Речь его была прочувствованной и, без всякого сомнения, искренней, но вопреки моей воле навевала неудержимый сон. Чтобы не свалиться сонным с осла, я прибег к хитрости и сделал вид, что животное взбунтовалось. Это дало мне повод поотстать и избавиться от навязчивого красноречия брата Ожье.
Но тут рядом со мной оказался Зулеб, которого что-то тоже заставило разговориться.
— Болтает? — подразумевая кармелита, спросил он и, не дожидаясь ответа, хмыкнул. — Любит порассуждать. Не со мной, конечно. Мне они не доверяют, а ведь я все их секреты знаю и храню. Но не доверяют, даже постриг принять не предложили, в веру свою не переманивали.

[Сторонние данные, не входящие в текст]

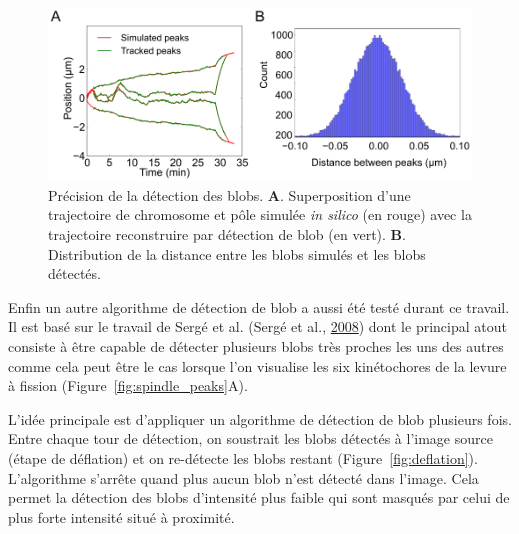 \documentclass[12pt,a4paper,twoside,openright]{book}
\begin{document}
\begin{figure}[htbp]
\centering
\includegraphics{figures/results/imaging/detection_precision.png}
\caption[Précision de la détection des blobs]{\label{fig:detection_precision}Précision
de la détection des blobs. \textbf{A}. Superposition d'une trajectoire
de chromosome et pôle simulée \emph{in silico} (en rouge) avec la
trajectoire reconstruire par détection de blob (en vert). \textbf{B}.
Distribution de la distance entre les blobs simulés et les blobs
détectés.}
\end{figure}

Enfin un autre algorithme de détection de blob a aussi été testé durant
ce travail. Il est basé sur le travail de Sergé et al. (Sergé et al.,
\protect\hyperlink{ref-Serge2008}{2008}) dont le principal atout
consiste à être capable de détecter plusieurs blobs très proches les uns
des autres comme cela peut être le cas lorsque l'on visualise les six
kinétochores de la levure à fission (Figure~\ref{fig:spindle_peaks}A).

L'idée principale est d'appliquer un algorithme de détection de blob
plusieurs fois. Entre chaque tour de détection, on soustrait les blobs
détectés à l'image source (étape de déflation) et on re-détecte les
blobs restant (Figure~\ref{fig:deflation}). L'algorithme s'arrête quand
plus aucun blob n'est détecté dans l'image. Cela permet la détection des
blobs d'intensité plus faible qui sont masqués par celui de plus forte
intensité situé à proximité.
\end{document}
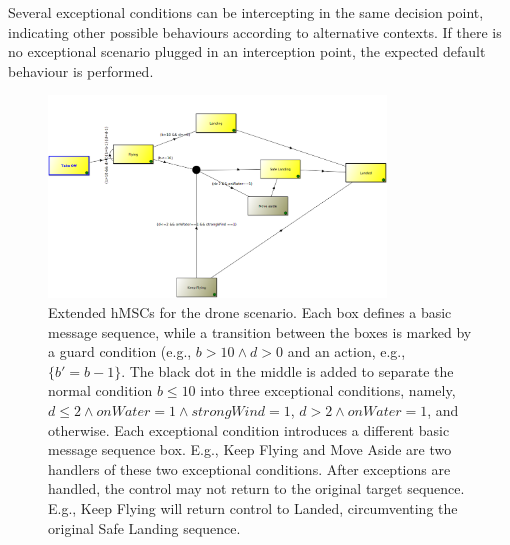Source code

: Several exceptional conditions can be intercepting in the same decision point, indicating other possible behaviours according to alternative contexts. If there is no exceptional scenario plugged in an interception point, the expected default behaviour is performed.
\begin{figure}[h]\centering
 \includegraphics[width=0.8\textwidth]{figures/1-hMSC-Drone.png}
    \caption{Extended hMSCs for the drone scenario. Each box defines a basic message sequence, while a transition between the boxes is marked by a guard condition (e.g., $b>10 \wedge d>0$ and an action, e.g., $\{ b'=b-1\}$. The black dot in the middle is added to separate the normal condition $b\leq 10$ into three exceptional conditions, namely, $d\leq 2 \wedge onWater=1 \wedge strongWind=1$, $d>2 \wedge onWater=1$, and otherwise. Each exceptional condition introduces a different basic message sequence box. 
E.g., Keep Flying and Move Aside are two handlers of these two exceptional conditions. After exceptions are handled, the control may not return to the original target sequence. E.g., Keep Flying will return control to Landed, circumventing the original Safe Landing sequence. }
    \label{fig:hmsc}
    \vspace*{-0.25cm}
\end{figure}

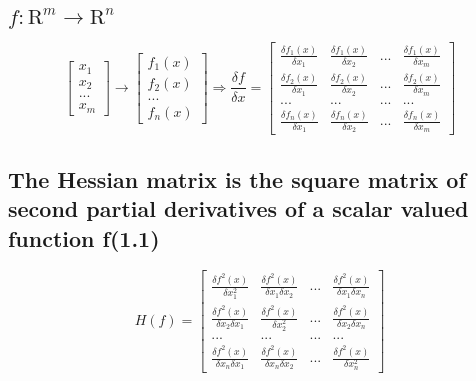 \documentclass[12pt,letterpaper]{article}
\begin{document}
\subsection{$f: \mathrm{R}^m \rightarrow \mathrm{R}^n$}
    $$
    \begin{bmatrix}
        x_1\\
        x_2\\
        ...\\
        x_m
    \end{bmatrix}
    \rightarrow
    \begin{bmatrix}
        f_1(x)\\
        f_2(x)\\
        ...\\
        f_n(x)
    \end{bmatrix}
    \Rightarrow
    \frac{\delta f}{\delta x} = \begin{bmatrix}
                                    \frac{\delta f_1(x)}{\delta x_1} & \frac{\delta f_1(x)}{\delta x_2} & ... & \frac{\delta f_1(x)}{\delta x_m}\\
                                    \frac{\delta f_2(x)}{\delta x_1} & \frac{\delta f_2(x)}{\delta x_2} & ... & \frac{\delta f_2(x)}{\delta x_m}\\
                                                                 ... &                              ... & ... &                             ... \\
                                    \frac{\delta f_n(x)}{\delta x_1} & \frac{\delta f_n(x)}{\delta x_2} & ... & \frac{\delta f_n(x)}{\delta x_m}
                                \end{bmatrix}   
    $$

\subsection{The Hessian matrix is the square matrix of second partial derivatives of a scalar valued function f(1.1)}
    $$
    H(f) = \begin{bmatrix}
                \frac{\delta f^2(x)}{\delta x_1^2} & \frac{\delta f^2(x)}{\delta x_1\delta x_2} & ... & \frac{\delta f^2(x)}{\delta x_1\delta x_n}\\
                \frac{\delta f^2(x)}{\delta x_2\delta x_1} & \frac{\delta f^2(x)}{\delta x_2^2} & ... & \frac{\delta f^2(x)}{\delta x_2\delta x_n}\\
                                             ... &                              ... & ... &                             ... \\
                \frac{\delta f^2(x)}{\delta x_n\delta x_1} & \frac{\delta f^2(x)}{\delta x_n\delta x_2} & ... & \frac{\delta f^2(x)}{\delta x_n^2}
           \end{bmatrix}  
    $$
\end{document}
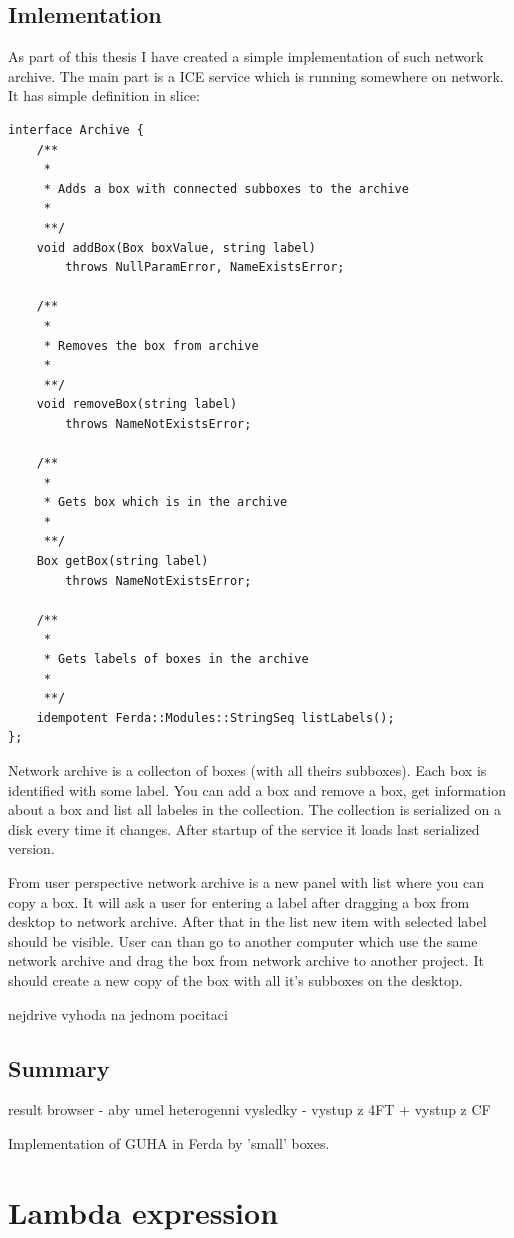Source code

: \documentclass{article}
\begin{document}
\subsection{Imlementation}
As part of this thesis I have created a simple implementation of such network archive. The main part is a ICE service which is running somewhere on network. It has simple definition in slice:
\begin{verbatim}
interface Archive {
	/**
	 *
	 * Adds a box with connected subboxes to the archive
	 *
	 **/
	void addBox(Box boxValue, string label)
		throws NullParamError, NameExistsError;

	/**
	 *
	 * Removes the box from archive
	 *
	 **/
	void removeBox(string label)
		throws NameNotExistsError;

	/**
	 *
	 * Gets box which is in the archive
	 *
	 **/
	Box getBox(string label)
		throws NameNotExistsError;

	/**
	 *
	 * Gets labels of boxes in the archive
	 *
	 **/
	idempotent Ferda::Modules::StringSeq listLabels();
};
\end{verbatim}

Network archive is a collecton of boxes (with all theirs subboxes). Each box is identified with some label. You can add a box and remove a box, get information about a box and list all labeles in the collection. The collection is serialized on a disk every time it changes. After startup of the service it loads last serialized version.

From user perspective network archive is a new panel with list where you can copy a box. It will ask a user for entering a label after dragging a box from desktop to network archive. After that in the list new item with selected label should be visible. User can than go to another computer which use the same network archive and drag the box from network archive to another project. It should create a new copy of the box with all it's subboxes on the desktop.

nejdrive vyhoda na jednom pocitaci
\subsection{Summary}

result browser - aby umel heterogenni vysledky - vystup z 4FT + vystup z CF

Implementation of GUHA in Ferda by 'small' boxes.
\section{Lambda expression}
\end{document}
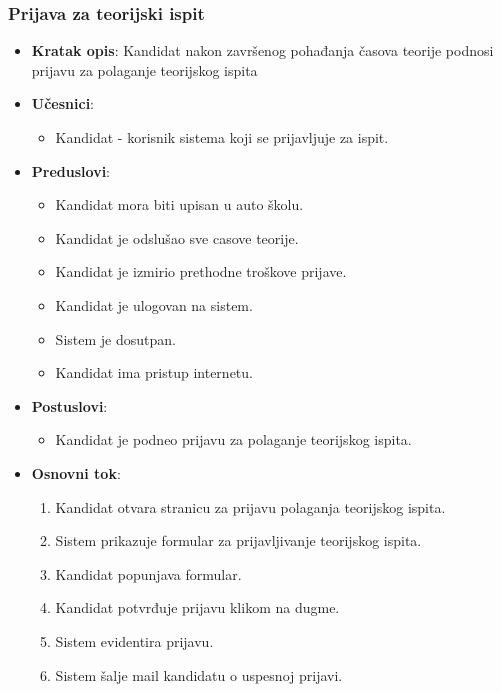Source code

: \subsubsection{Prijava za teorijski ispit}
\label{subsubsec:prijava za ispit}
\begin{itemize}
  \item \textbf{Kratak opis}: Kandidat nakon završenog pohađanja časova teorije podnosi prijavu za polaganje teorijskog ispita
  \item \textbf{Učesnici}:
    \begin{itemize}
    \item Kandidat - korisnik sistema koji se prijavljuje za ispit.
    \end{itemize}
  \item \textbf{Preduslovi}:
    \begin{itemize}
    \item  Kandidat mora biti upisan u auto školu.
    \item  Kandidat je odslušao sve casove teorije.
    \item  Kandidat je izmirio prethodne troškove prijave.
    \item  Kandidat je ulogovan na sistem.
    \item  Sistem je dosutpan.
    \item  Kandidat ima pristup internetu.
    \end{itemize}
  \item \textbf{Postuslovi}:
      \begin{itemize}
      \item Kandidat je podneo prijavu za polaganje teorijskog ispita.
      \end{itemize}
  \item \textbf{Osnovni tok}:
      \begin{enumerate}
        \item Kandidat otvara stranicu za prijavu polaganja teorijskog ispita.
        \item Sistem prikazuje formular za prijavljivanje teorijskog ispita.
        \item Kandidat popunjava formular.
        \item Kandidat potvrđuje prijavu klikom na dugme.
        \item Sistem evidentira prijavu.
        \item Sistem šalje mail kandidatu o uspesnoj prijavi.  
      \end{enumerate}


\end{itemize}
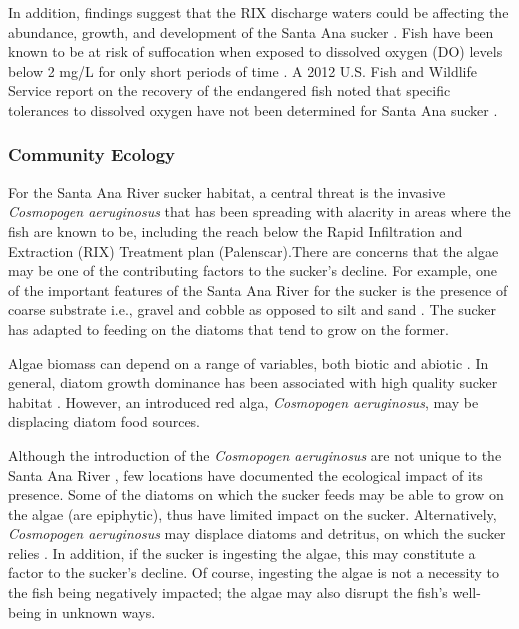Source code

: \documentclass{article}\usepackage[]{graphicx}\usepackage[]{color}
\begin{document}
In addition, findings suggest that the RIX discharge waters could be affecting the abundance, growth, and development of the Santa Ana sucker \citep{jenkins2009effects}. Fish have been known to be at risk of suffocation when exposed to dissolved oxygen (DO) levels below 2 mg/L for only short periods of time \citep{REF}. A 2012 U.S. Fish and Wildlife Service report on the recovery of the endangered fish noted that specific tolerances to dissolved oxygen have not been determined for  Santa Ana sucker \citep{evans2005draft}.

\subsubsection{Community Ecology}

For the Santa Ana River sucker habitat, a central threat is the invasive \emph{Cosmopogen aeruginosus} that has been spreading with alacrity in areas where the fish are known to be, including the reach below the Rapid Infiltration and Extraction (RIX) Treatment plan (Palenscar)\citep{palenscar}.There are concerns that the algae may be one of the contributing factors to the sucker's decline. For example, one of the important features of the Santa Ana River for the sucker is the presence of coarse substrate i.e., gravel and cobble as opposed to silt and sand \citep{thompson2010influence}. The sucker has adapted to feeding on the diatoms that tend to grow on the former. 

Algae biomass can depend on a range of variables, both biotic and abiotic \citep{winkelmann2014top}. In general, diatom growth dominance has been associated with high quality sucker habitat \citep{REF}. However, an introduced red alga, \emph{Cosmopogen aeruginosus}, may be displacing diatom food sources. 

Although the introduction of the \emph{Cosmopogen aeruginosus} are not unique to the Santa Ana River \citep{vzakova2013new}, few locations have documented the ecological impact of its presence. Some of the diatoms on which the sucker feeds may be able to grow on the algae (are epiphytic), thus have limited impact on the sucker. Alternatively, \emph{Cosmopogen aeruginosus} may displace diatoms and detritus, on which the sucker relies \citep{thompson2010influence}. In addition, if the sucker is ingesting the algae, this may constitute a factor to the sucker's decline. Of course, ingesting the algae is not a necessity to the fish being negatively impacted; the algae may also disrupt the fish's well-being in unknown ways. 
\end{document}
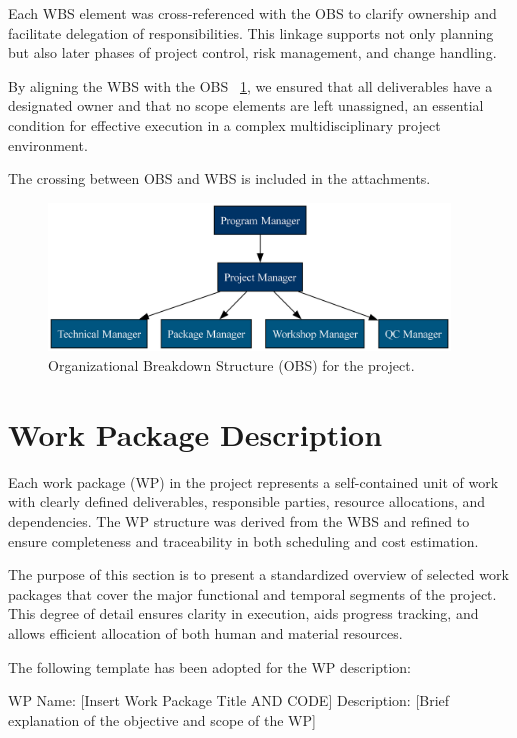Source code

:\documentclass[12pt]{article}
\begin{document}
Each WBS element was cross-referenced with the OBS to clarify ownership and facilitate delegation of responsibilities. This linkage supports not only planning but also later phases of project control, risk management, and change handling.

By aligning the WBS with the OBS ~\ref{fig:obs}, we ensured that all deliverables have a designated owner and that no scope elements are left unassigned, an essential condition for effective execution in a complex multidisciplinary project environment.

The crossing between OBS and WBS is included in the attachments.

\begin{figure}[H]
        \centering
        \includegraphics[width=0.95\textwidth]{../OBS.png}
        \caption{Organizational Breakdown Structure (OBS) for the project.}
        \label{fig:obs}
\end{figure}


\section{Work Package Description}

Each work package (WP) in the project represents a self-contained unit of work with clearly defined deliverables, responsible parties, resource allocations, and dependencies. The WP structure was derived from the WBS and refined to ensure completeness and traceability in both scheduling and cost estimation.

The purpose of this section is to present a standardized overview of selected work packages that cover the major functional and temporal segments of the project. This degree of detail ensures clarity in execution, aids progress tracking, and allows efficient allocation of both human and material resources.

The following template has been adopted for the WP description:

WP Name: [Insert Work Package Title AND CODE]
Description:
[Brief explanation of the objective and scope of the WP]
\end{document}
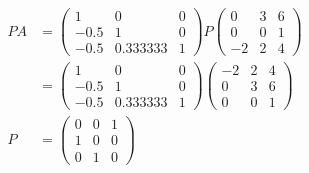 \documentclass[pdf]{beamer}
\begin{document}
\begin{frame}{}\begin{align*}PA&=\begin{pmatrix}1&0&0\\-0.5&1&0\\-0.5&0.333333&1\end{pmatrix} P \begin{pmatrix}0&3&6\\0&0&1\\-2&2&4\end{pmatrix}\\&= \begin{pmatrix}1&0&0\\-0.5&1&0\\-0.5&0.333333&1\end{pmatrix} \begin{pmatrix}-2&2&4\\0&3&6\\0&0&1\end{pmatrix} \\ P&= \begin{pmatrix}0&0&1\\1&0&0\\0&1&0\end{pmatrix}\end{align*}
\end{frame}
\end{document}
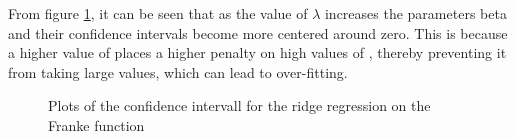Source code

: \documentclass{article}
\begin{document}
From figure \ref{RidgeConfInt}, it can be seen that as the value of $\lambda$ increases the parameters beta and their confidence intervals become more centered around zero. This is because a higher value of  places a higher penalty on high values of , thereby preventing it from taking large values, which can lead to over-fitting.
\begin{figure}[ht]\centering
{}\hfill
{} \par
{}
\caption{Plots of the confidence intervall for the ridge regression on the Franke function}
\label{RidgeConfInt}
\end{figure}
\end{document}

Думают, что я магометанин.
— Разве это не так? — скорее из вежливости, а не из подлинного интереса спросил я.
— Совершенно не так. По рождению я должен бы поклоняться Митре. Но солнечный бог оказался нехорош, — тут Зулеб зыркнул на меня и замолчал, а когда продолжил, говорил уже о другом.
— Не верю в эту монашку. Предсказания, демоны это все не для католиков.
Мысленно я с ним согласился. Давным-давно мне довелось побывать в женской обители кармелитов, но все, с чем она у меня ассоциировалась — ускользающий аромат духов и явственный запах хвои. В таком месте одержимости и мрачным пророчествам места не было.
Зулеб продолжал ворчать, но я не слушал. Стало жарко, а воды я не захватил. В хурджине краснобородого она наверняка была, но просить не хотелось. Сонное настроение охватывало меня. Я задремал.